I’ve come back to you now more than once,

a stubborn lover drawn to a single, sunlit memory,

to the one sparkling passage in a book brimming shadow.

Though you welcome me indifferent,

carrying on the same old way,

I don’t mind—this light becomes you.

I know what they say—about you, about us.

To them, we’re just backward relatives

nobody knows what to do with anymore.

So what if they ignore us, bad-mouth us, try half-heartedly

to improve us? So what if they all leave?
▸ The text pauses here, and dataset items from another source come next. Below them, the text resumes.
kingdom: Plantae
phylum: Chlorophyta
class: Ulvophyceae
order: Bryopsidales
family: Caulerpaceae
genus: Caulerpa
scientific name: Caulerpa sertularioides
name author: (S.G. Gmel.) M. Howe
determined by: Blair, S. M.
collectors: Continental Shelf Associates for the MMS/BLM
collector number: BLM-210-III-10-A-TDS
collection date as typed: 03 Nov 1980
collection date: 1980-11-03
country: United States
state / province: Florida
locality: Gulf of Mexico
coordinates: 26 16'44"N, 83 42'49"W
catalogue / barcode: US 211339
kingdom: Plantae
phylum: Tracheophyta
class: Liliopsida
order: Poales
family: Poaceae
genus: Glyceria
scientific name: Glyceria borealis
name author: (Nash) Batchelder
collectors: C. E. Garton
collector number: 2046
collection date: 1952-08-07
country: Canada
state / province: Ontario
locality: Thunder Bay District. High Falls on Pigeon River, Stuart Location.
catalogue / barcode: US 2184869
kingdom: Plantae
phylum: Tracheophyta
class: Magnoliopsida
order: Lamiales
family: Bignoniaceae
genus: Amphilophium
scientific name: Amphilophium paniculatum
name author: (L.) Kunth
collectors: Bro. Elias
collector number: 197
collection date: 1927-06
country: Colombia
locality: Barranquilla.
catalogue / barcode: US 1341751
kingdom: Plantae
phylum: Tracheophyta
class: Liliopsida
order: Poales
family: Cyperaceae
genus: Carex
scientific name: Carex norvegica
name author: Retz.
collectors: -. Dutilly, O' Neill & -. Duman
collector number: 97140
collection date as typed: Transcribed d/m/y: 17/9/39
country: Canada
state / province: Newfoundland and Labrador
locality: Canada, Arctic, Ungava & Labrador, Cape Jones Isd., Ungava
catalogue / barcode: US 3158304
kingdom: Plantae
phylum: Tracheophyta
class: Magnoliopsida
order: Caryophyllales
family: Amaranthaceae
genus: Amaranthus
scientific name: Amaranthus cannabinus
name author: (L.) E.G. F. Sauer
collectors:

I’ll stay—you know I will.

To me, you’re not just moody weather and a pile of dirty scores.

I know about your leaky pockets of ignorance,

your eroding physique, and your penchant for peeing in public.

I even know about your attraction to hurricanes, and yes,

it makes me a little jealous,

but to me, you’re still the soothing sound

of rain on an old tin roof and the resonance of frogs

through my window at night,

you’re the lone deer I watch

standing on quivering hind legs in cool, dewed grass,

plucking dried mimosa pods with your teeth,

and you’re the exotic flower with thin, white spindles

that blooms deep in the woods where the voices say

you can’t possibly grow,

so let me place my hand again

in the curved petal of your palm,

let me fall asleep nights on the moss-covered earth of your chest,

and when the weather changes,

I’ll massage the stiffness from your worn, cypress knees.